Time out ran me this week so I’m posting the intro to a shelved manuscript.
They taught us the Golden Rule in what they called the House of God, but they didn’t let that interfere with the quest for their own pot of gold. We heard words like turn the other cheek almost as much as we did John 3:16, but we knew first hand that turning that other rosy cheek would eventually end up in ugly shades of black and blue.
You ever try to swallow a dragonfly? Don’t. It’s a struggle.
The truth is that it’s a battle for folks hardened by a calloused life to turn the other cheek. A lot of people are blinded by fear or pride and crave justice, even if it is their own brand of it. There are even those in society that wish bad things on others, even get a little bit giddy when they come to pass.
It’s a mighty conflict in this life to find a balance between pride and humility, to crave mercy instead of justice… the mercy we all hope to deserve.
It took time, but a humble man taught me that it’s a sight easier to see life clearly when we’re peering at it with the eyes and heart of humility. I learned that it doesn’t make a lick-uh-sense to wish something on somebody that is going to happen to all of us eventually.
Bad times and disaster pay all of us an unexpected visit sooner or later. I heard that in church, too, but they told us to take heart, ‘cause Jesus had overcome the world. When a soul gets its turn being shattered, and the words of a humble man are pondered, pride begins to lose its ugly grip.
It doesn’t matter where we’re born or where we hail from, nor the color of our eyes or hair, and not our language or accent, not even grammar. There’s a secret spot inside all of us that determines how we’re gonna respond when our days of dread descend upon us.
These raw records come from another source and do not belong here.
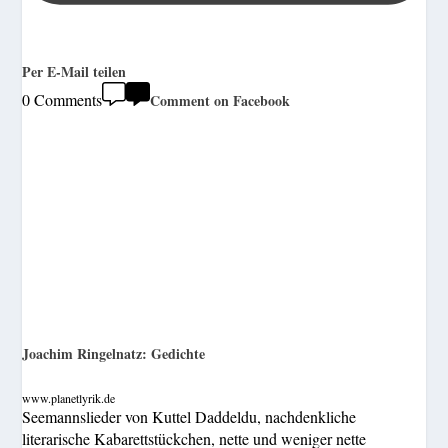
Per E-Mail teilen
0 Comments
Comment on Facebook
Joachim Ringelnatz: Gedichte
www.planetlyrik.de
Seemannslieder von Kuttel Daddeldu, nachdenkliche
literarische Kabarettstückchen, nette und weniger nette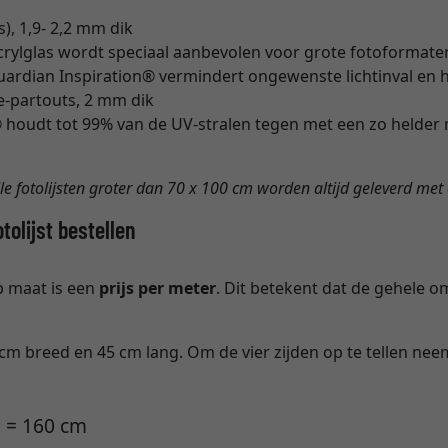
), 1,9- 2,2 mm dik
crylglas wordt speciaal aanbevolen voor grote fotoformate
uardian Inspiration® vermindert ongewenste lichtinval en hin
e-partouts, 2 mm dik
oudt tot 99% van de UV-stralen tegen met een zo helder 
Alle fotolijsten groter dan 70 x 100 cm worden altijd geleverd me
olijst bestellen
op maat is een
prijs per meter
. Dit betekent dat de gehele 
 cm breed en 45 cm lang. Om de vier zijden op te tellen ne
2 = 160 cm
I’m not completely certain that we’re really called to let someone smack both of our cheeks. Instead of turning our other cheek and asking for more, most of us are inclined to block the punch and deliver a haymaker of our own.
Reflections of my own family and their colorful lives have had some (well, maybe a lot) of impact on my perspective. They weren’t perfect. One could argue that many of them were fit for strait jackets, or better yet, jail cells, but I’ll let you be the judge of that. Even though they had next to nothin’, they had the stuffin’ that was measured by a more honorable means. But mostly, they weren’t hiding behind a facade built on insecurity. Oh, make no mistake, insecurity drove them to other things, maybe worse things, just depends on a person’s perspective, I suppose. That’s kinda the whole point; to wrestle with the weaknesses and tendencies that all of us possess. To examine our lives and our hearts and to consider our own levels of humility and see how it stacks up to our ego and a desperate pride.
There’s wisdom in looking back, pondering the lives of others, their actions, their motives, and ours too. It’s not always pleasant, like swallowing a pesky gnat. You can cough, but eventually, at least most of the time, you just gotta take a few hard swallows, “Take it like a man,” as my kinfolk would say. Hope your gnat goes down easier than my dragonfly.